▶ [STUDY TEXT]:

<<<<

Re: [HACKERS] make async slave to wait for lsn to be replayed

Поиск
Список
Период
Сортировка
От Bharath Rupireddy
Тема Re: [HACKERS] make async slave to wait for lsn to be replayed
Дата
Msg-id CALj2ACUhgYVHYH5JeNKro1v+SqmDcGyNHn0smWpsQMDLikrN=w@mail.gmail.com
обсуждение исходный текст
Ответ на Re: [HACKERS] make async slave to wait for lsn to be replayed  (Alexander Korotkov <aekorotkov@gmail.com>)
Ответы Re: [HACKERS] make async slave to wait for lsn to be replayed  (Alexander Korotkov <aekorotkov@gmail.com>)
Список pgsql-hackers
On Sun, Mar 31, 2024 at 7:41 AM Alexander Korotkov <aekorotkov@gmail.com> wrote:
>
> Hi!

Thanks for the patch. I have a few comments on the v16 patch.

1. Is there any specific reason for pg_wal_replay_wait() being a
procedure rather than a function? I haven't read the full thread, but
I vaguely noticed the discussion on the new wait mechanism holding up
a snapshot or some other resource. Is that the reason to use a stored
procedure over a function? If yes, can we specify it somewhere in the
commit message and just before the procedure definition in
system_functions.sql?

2. Is the pg_wal_replay_wait first procedure that postgres provides
out of the box?

3. Defining a procedure for the first time in system_functions.sql
which is supposed to be for functions seems a bit unusual to me.

4.
+
+    endtime = TimestampTzPlusMilliseconds(GetCurrentTimestamp(), timeout);
+

+        if (timeout > 0)
+        {
+            delay_ms = (endtime - GetCurrentTimestamp()) / 1000;
+            latch_events |= WL_TIMEOUT;
+            if (delay_ms <= 0)
+                break;
+        }

Why is endtime calculated even for timeout <= 0 only to just skip it
later? Can't we just do a fastpath exit if timeout = 0 and targetLSN <

5.
 Parameter
+        <parameter>timeout</parameter> is the time in milliseconds to wait
+        for the <parameter>target_lsn</parameter>
+        replay. When <parameter>timeout</parameter> value equals to zero no
+        timeout is applied.
+        replay. When <parameter>timeout</parameter> value equals to zero no
+        timeout is applied.

It turns out to be "When timeout value equals to zero no timeout is
applied." I guess, we can just say something like the following which
I picked up from pg_terminate_backend timeout parameter description.

>>>>

▶ [PROBLEMS TO WORK ON]:
A. Name every function or procedure that the mailing list post mentions.
B. Show each line of the listing that contains the string "points", matching case.
The mailing list post and the listing have nothing to do with each other.

▶ [INFORMATION SHOWN]:
<<<<

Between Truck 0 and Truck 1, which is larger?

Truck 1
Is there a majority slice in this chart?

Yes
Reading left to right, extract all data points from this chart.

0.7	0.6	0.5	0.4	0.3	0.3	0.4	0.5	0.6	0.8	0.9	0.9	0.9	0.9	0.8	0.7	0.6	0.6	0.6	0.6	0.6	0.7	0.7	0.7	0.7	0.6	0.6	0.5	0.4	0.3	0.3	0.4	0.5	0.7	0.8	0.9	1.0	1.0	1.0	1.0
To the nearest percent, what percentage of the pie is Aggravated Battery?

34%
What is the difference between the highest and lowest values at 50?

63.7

>>>>
<<<<

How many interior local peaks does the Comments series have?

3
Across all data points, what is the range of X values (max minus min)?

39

>>>>

▶ [SOLUTIONS TO THE TASKS]:
A. pg_wal_replay_wait, TimestampTzPlusMilliseconds, GetCurrentTimestamp, pg_terminate_backend

B.
Reading left to right, extract all data points from this chart.
Across all data points, what is the range of X values (max minus min)?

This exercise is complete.